**Exercise materials:**
★ ★ ★ ★

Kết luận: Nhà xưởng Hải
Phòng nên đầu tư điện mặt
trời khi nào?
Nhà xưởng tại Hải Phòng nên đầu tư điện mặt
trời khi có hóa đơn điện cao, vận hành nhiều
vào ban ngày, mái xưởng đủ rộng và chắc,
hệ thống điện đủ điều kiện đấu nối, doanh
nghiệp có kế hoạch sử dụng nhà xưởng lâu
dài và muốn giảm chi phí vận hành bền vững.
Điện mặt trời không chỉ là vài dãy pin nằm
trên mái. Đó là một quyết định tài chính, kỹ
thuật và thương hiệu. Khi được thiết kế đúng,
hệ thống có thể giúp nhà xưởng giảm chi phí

★ ★ ★ ★

**What you will do:**
Keep every word intact and transcribe the records in full.

**Exercise output:**
Kết luận: Nhà xưởng Hải
Phòng nên đầu tư điện mặt
trời khi nào?
Nhà xưởng tại Hải Phòng nên đầu tư điện mặt
trời khi có hóa đơn điện cao, vận hành nhiều
vào ban ngày, mái xưởng đủ rộng và chắc,
hệ thống điện đủ điều kiện đấu nối, doanh
nghiệp có kế hoạch sử dụng nhà xưởng lâu
dài và muốn giảm chi phí vận hành bền vững.
Điện mặt trời không chỉ là vài dãy pin nằm
trên mái. Đó là một quyết định tài chính, kỹ
thuật và thương hiệu. Khi được thiết kế đúng,
hệ thống có thể giúp nhà xưởng giảm chi phí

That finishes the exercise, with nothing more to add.